-- Exercise input follows --

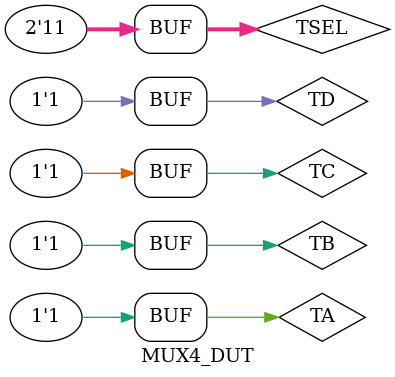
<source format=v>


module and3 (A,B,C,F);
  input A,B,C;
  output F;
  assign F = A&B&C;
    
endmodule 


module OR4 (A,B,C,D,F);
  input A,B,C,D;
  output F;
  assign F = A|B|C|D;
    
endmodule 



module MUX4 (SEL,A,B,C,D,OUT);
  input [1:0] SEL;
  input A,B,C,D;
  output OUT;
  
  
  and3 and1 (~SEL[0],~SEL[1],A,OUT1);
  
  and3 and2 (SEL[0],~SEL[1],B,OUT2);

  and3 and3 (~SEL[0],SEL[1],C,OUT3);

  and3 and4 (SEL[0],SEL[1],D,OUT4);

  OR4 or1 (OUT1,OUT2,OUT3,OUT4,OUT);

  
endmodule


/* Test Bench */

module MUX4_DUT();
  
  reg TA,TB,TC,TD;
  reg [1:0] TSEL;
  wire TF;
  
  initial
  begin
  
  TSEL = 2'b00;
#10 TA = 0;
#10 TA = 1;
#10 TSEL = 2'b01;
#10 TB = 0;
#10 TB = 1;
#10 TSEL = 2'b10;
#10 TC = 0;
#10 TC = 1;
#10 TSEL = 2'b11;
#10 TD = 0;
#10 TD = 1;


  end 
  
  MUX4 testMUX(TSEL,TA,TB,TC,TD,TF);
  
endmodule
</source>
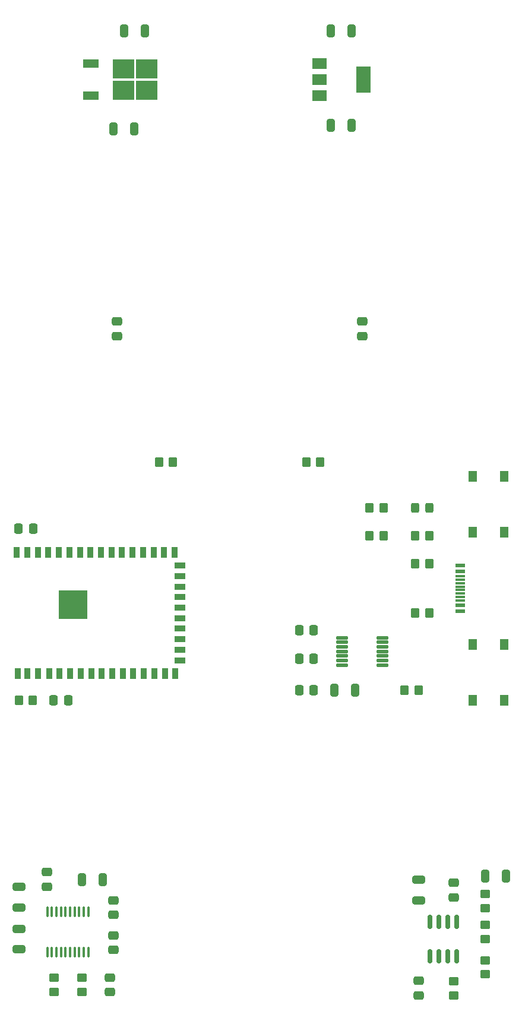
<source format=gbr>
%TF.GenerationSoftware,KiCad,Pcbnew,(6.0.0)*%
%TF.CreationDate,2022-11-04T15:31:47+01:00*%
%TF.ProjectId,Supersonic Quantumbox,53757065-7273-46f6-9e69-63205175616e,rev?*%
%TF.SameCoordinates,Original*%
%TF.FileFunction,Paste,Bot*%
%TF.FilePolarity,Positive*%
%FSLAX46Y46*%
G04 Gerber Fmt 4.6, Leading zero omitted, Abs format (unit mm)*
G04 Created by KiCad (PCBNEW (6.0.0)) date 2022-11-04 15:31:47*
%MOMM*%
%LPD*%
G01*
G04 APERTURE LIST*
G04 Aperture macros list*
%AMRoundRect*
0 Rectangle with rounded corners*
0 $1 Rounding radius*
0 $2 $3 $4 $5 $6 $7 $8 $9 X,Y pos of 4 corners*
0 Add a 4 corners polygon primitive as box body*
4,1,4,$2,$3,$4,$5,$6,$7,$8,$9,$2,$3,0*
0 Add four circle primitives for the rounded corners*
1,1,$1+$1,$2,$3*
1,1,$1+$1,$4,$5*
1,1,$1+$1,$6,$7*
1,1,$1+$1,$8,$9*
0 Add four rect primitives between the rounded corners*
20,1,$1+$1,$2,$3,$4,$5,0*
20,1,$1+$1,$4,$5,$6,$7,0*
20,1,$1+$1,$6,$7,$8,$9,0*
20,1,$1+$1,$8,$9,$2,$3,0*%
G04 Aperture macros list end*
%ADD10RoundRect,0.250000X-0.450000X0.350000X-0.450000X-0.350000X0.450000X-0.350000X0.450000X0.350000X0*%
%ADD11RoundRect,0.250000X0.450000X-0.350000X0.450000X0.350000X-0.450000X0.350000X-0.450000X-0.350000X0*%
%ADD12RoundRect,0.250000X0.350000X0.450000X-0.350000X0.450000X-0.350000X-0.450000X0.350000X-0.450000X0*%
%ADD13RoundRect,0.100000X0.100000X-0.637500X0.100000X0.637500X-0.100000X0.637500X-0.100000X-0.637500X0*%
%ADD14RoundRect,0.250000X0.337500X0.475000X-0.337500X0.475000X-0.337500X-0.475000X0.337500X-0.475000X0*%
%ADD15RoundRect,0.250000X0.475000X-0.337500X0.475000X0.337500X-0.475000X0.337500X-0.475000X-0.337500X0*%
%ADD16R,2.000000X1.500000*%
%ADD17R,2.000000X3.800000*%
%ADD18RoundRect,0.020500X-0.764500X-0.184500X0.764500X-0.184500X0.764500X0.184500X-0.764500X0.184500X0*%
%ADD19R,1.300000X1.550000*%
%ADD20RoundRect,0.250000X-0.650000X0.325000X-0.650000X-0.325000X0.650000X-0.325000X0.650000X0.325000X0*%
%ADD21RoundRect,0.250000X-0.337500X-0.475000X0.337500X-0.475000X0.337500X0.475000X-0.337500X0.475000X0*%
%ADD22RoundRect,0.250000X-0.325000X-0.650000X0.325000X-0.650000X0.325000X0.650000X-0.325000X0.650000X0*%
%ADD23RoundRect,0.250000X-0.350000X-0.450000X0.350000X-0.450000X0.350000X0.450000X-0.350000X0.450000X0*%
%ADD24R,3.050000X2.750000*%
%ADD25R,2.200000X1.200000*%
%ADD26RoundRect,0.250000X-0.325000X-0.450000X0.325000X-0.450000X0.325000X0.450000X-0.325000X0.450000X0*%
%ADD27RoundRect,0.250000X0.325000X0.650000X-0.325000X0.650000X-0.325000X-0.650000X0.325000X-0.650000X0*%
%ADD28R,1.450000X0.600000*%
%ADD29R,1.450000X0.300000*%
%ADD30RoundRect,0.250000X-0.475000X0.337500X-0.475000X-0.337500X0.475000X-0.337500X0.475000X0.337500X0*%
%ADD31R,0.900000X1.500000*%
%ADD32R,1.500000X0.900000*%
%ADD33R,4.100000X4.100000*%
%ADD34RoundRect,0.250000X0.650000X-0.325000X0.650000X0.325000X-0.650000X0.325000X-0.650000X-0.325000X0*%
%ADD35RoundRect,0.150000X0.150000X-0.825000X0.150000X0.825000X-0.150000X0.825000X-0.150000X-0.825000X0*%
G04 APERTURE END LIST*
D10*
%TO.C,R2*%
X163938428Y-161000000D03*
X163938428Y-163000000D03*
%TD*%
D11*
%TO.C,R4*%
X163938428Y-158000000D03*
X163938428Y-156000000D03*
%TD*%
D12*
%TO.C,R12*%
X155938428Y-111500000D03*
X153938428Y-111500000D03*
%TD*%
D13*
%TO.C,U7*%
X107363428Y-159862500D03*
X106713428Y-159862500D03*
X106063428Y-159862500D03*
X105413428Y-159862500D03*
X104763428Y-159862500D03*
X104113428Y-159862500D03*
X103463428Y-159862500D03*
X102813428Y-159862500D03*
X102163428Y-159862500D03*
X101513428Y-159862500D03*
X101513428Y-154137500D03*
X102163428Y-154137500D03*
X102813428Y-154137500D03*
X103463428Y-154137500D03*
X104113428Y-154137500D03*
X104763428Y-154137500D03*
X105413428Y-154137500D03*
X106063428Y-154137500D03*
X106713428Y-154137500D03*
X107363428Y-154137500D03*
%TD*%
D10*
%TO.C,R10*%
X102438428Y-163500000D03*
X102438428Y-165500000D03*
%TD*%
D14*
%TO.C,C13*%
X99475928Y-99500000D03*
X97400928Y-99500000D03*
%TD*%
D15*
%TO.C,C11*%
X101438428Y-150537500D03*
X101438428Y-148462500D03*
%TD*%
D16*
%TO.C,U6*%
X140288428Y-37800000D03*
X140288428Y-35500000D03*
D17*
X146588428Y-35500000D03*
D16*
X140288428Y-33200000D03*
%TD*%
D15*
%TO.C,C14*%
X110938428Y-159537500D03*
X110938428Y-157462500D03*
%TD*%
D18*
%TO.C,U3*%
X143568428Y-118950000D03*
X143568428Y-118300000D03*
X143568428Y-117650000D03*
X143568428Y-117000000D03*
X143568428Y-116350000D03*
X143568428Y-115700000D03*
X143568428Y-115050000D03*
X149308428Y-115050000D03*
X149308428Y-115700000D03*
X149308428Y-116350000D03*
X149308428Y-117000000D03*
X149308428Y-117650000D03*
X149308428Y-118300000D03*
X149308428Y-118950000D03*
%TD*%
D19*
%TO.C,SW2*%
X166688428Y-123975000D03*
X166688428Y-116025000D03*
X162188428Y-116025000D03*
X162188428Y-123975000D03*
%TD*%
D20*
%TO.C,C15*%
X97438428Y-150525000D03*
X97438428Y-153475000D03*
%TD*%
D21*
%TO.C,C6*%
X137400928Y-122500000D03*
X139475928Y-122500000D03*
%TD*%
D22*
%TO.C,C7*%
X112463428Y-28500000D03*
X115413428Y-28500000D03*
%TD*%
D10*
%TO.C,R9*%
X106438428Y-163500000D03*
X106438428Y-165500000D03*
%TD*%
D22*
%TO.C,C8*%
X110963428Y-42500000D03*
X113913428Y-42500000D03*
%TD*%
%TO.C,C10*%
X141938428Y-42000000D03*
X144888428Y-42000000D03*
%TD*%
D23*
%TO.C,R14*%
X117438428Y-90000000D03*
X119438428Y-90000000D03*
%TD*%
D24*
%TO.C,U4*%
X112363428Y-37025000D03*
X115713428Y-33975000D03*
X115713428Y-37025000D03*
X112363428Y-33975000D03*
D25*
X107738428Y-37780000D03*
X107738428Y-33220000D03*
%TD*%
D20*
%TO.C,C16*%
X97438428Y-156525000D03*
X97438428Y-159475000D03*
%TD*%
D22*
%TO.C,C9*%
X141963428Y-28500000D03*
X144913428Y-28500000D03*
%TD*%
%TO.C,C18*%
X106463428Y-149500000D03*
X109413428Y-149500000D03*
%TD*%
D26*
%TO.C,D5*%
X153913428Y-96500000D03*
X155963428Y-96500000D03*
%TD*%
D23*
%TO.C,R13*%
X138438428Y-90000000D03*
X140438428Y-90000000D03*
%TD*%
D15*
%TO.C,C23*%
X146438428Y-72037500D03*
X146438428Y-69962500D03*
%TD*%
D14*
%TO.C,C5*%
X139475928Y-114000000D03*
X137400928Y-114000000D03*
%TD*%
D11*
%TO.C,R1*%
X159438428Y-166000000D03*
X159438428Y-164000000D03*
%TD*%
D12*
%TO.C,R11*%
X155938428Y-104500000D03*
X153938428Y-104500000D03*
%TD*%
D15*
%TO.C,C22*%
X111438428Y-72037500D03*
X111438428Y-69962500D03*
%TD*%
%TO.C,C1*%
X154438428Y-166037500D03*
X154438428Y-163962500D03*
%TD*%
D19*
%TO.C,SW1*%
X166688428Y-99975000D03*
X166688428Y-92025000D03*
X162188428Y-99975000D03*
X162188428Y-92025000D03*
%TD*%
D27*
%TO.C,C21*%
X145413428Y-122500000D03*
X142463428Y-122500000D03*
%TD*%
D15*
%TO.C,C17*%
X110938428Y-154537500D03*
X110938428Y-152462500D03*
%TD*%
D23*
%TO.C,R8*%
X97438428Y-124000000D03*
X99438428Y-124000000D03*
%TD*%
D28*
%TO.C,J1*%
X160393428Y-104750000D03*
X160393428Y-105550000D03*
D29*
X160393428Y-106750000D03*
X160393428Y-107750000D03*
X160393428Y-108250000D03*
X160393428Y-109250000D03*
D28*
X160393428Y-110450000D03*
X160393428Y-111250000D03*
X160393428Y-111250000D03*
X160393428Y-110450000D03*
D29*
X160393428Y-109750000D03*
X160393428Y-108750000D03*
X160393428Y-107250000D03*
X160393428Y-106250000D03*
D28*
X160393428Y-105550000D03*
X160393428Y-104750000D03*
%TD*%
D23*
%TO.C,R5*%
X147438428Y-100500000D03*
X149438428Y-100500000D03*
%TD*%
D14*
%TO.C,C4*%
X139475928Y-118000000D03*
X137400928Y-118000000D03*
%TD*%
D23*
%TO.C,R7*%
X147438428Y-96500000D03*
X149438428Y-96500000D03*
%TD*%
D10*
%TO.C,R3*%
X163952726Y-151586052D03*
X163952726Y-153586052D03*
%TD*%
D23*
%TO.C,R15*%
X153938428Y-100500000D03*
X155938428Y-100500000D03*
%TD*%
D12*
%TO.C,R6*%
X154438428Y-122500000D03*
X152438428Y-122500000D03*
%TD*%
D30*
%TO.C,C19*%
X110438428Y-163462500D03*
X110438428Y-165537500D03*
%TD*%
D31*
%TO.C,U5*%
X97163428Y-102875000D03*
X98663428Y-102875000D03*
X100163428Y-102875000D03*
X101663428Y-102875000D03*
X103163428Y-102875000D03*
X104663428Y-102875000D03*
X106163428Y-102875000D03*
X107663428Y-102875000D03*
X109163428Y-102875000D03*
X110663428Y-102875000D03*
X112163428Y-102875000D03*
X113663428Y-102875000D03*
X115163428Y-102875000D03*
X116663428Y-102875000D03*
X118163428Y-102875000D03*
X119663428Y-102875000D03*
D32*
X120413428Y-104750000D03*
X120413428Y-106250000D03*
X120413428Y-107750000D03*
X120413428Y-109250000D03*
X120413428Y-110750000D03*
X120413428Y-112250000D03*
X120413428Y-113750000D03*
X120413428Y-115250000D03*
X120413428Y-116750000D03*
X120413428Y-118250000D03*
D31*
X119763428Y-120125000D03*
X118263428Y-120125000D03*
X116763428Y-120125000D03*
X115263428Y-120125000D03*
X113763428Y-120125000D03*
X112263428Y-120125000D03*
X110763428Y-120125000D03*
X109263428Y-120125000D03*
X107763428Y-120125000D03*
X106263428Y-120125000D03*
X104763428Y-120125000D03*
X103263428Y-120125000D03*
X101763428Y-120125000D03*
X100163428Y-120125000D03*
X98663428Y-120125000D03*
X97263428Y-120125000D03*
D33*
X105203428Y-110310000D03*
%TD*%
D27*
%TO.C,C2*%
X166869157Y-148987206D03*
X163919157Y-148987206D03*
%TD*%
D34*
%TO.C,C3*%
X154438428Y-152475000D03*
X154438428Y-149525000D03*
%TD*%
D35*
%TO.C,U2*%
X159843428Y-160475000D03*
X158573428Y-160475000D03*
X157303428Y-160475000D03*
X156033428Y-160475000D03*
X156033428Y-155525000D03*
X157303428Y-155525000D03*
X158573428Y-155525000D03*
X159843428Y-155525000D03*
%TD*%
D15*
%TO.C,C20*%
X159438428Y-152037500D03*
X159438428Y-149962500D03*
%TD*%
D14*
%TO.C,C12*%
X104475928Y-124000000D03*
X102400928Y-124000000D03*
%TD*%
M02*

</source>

-- Exercise input concluded --
-- Exercise input follows --

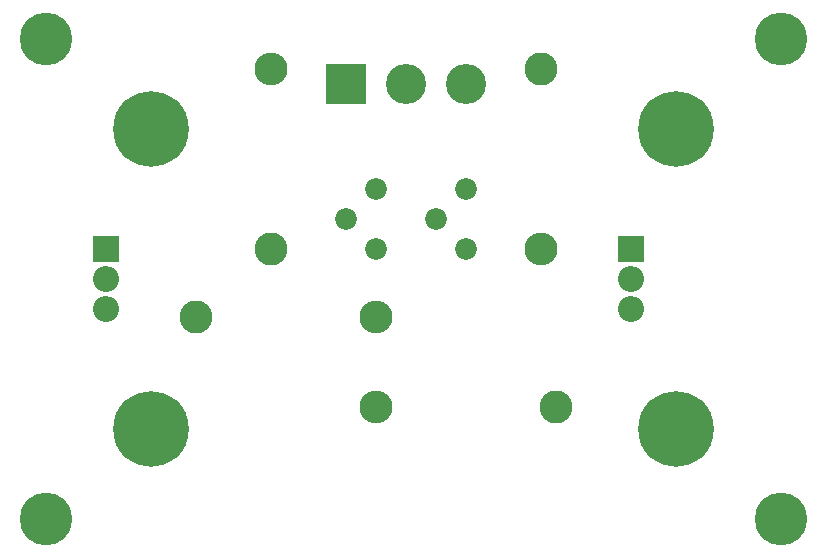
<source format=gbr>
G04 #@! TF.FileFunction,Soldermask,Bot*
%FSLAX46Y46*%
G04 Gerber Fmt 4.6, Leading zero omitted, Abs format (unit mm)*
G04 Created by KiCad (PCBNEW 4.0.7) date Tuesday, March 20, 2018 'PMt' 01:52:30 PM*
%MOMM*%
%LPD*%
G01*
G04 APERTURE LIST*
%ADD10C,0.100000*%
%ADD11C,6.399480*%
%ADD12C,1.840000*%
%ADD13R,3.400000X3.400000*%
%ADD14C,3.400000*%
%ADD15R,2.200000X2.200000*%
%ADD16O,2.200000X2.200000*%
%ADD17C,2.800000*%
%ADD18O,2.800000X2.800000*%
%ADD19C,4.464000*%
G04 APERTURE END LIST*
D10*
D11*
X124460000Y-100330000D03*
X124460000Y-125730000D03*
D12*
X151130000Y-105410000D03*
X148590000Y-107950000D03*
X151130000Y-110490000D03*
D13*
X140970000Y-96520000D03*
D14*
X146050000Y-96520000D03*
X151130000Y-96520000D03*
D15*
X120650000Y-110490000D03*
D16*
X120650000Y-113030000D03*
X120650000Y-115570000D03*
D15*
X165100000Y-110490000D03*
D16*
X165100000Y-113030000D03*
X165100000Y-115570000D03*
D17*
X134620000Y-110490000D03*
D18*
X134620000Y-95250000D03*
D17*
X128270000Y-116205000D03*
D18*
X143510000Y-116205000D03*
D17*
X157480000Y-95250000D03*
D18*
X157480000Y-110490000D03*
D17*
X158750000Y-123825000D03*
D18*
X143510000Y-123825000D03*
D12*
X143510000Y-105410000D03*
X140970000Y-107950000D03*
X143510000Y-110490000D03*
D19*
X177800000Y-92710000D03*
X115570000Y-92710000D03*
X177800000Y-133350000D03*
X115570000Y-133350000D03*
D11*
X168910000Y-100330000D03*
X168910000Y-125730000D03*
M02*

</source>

-- Exercise input concluded --

What this task involves -> From the data above, return every line from the line that has "X107663428Y-102875000D03*" up to and including the line that has "X120413428Y-113750000D03*", exactly.

Solved problem ->
X107663428Y-102875000D03*
X109163428Y-102875000D03*
X110663428Y-102875000D03*
X112163428Y-102875000D03*
X113663428Y-102875000D03*
X115163428Y-102875000D03*
X116663428Y-102875000D03*
X118163428Y-102875000D03*
X119663428Y-102875000D03*
D32*
X120413428Y-104750000D03*
X120413428Y-106250000D03*
X120413428Y-107750000D03*
X120413428Y-109250000D03*
X120413428Y-110750000D03*
X120413428Y-112250000D03*
X120413428Y-113750000D03*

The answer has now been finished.